▸ **Provided records**:
# # #
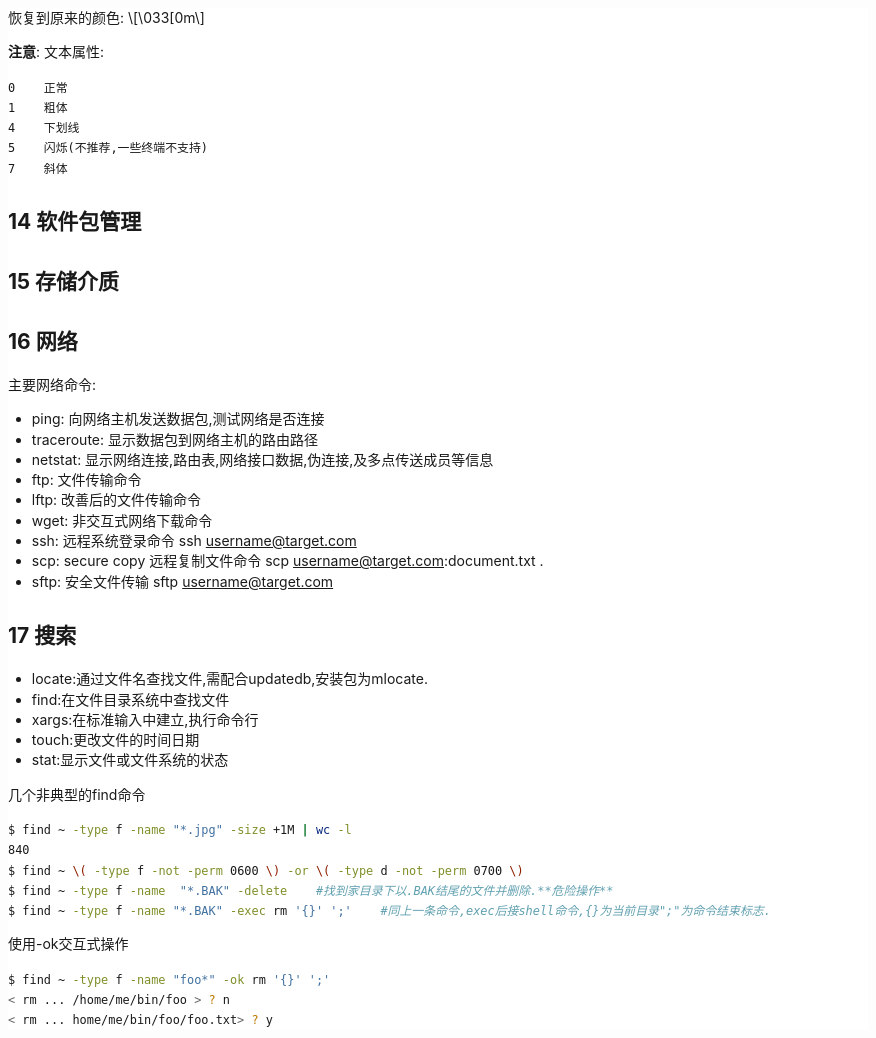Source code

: 恢复到原来的颜色: \\[\033[0m\\]

**注意**:
文本属性:

    0    正常
    1    粗体
    4    下划线
    5    闪烁(不推荐,一些终端不支持)
    7    斜体

## 14 软件包管理

## 15 存储介质

## 16 网络

主要网络命令:

- ping:    向网络主机发送数据包,测试网络是否连接
- traceroute:    显示数据包到网络主机的路由路径
- netstat:    显示网络连接,路由表,网络接口数据,伪连接,及多点传送成员等信息
- ftp:    文件传输命令
- lftp:    改善后的文件传输命令
- wget:    非交互式网络下载命令
- ssh:    远程系统登录命令 ssh username@target.com
- scp:    secure copy 远程复制文件命令 scp username@target.com:document.txt  .
- sftp:    安全文件传输 sftp username@target.com

## 17 搜索

- locate:通过文件名查找文件,需配合updatedb,安装包为mlocate.
- find:在文件目录系统中查找文件
- xargs:在标准输入中建立,执行命令行
- touch:更改文件的时间日期
- stat:显示文件或文件系统的状态

几个非典型的find命令

```sh
$ find ~ -type f -name "*.jpg" -size +1M | wc -l
840
$ find ~ \( -type f -not -perm 0600 \) -or \( -type d -not -perm 0700 \)
$ find ~ -type f -name  "*.BAK" -delete    #找到家目录下以.BAK结尾的文件并删除.**危险操作**
$ find ~ -type f -name "*.BAK" -exec rm '{}' ';'    #同上一条命令,exec后接shell命令,{}为当前目录";"为命令结束标志.
```

使用-ok交互式操作

```sh
$ find ~ -type f -name "foo*" -ok rm '{}' ';'
< rm ... /home/me/bin/foo > ? n
< rm ... home/me/bin/foo/foo.txt> ? y
```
# # #
▸ **What you have to do**: The exact lines from the beginning of the data through the one that contains "secure copy 远程复制文件命令" must be given again, both ends included, and pictures must be left out.

▸ **Expected output**:
Source code

: 恢复到原来的颜色: \\[\033[0m\\]

**注意**:
文本属性:

    0    正常
    1    粗体
    4    下划线
    5    闪烁(不推荐,一些终端不支持)
    7    斜体

## 14 软件包管理

## 15 存储介质

## 16 网络

主要网络命令:

- ping:    向网络主机发送数据包,测试网络是否连接
- traceroute:    显示数据包到网络主机的路由路径
- netstat:    显示网络连接,路由表,网络接口数据,伪连接,及多点传送成员等信息
- ftp:    文件传输命令
- lftp:    改善后的文件传输命令
- wget:    非交互式网络下载命令
- ssh:    远程系统登录命令 ssh username@target.com
- scp:    secure copy 远程复制文件命令 scp username@target.com:document.txt  .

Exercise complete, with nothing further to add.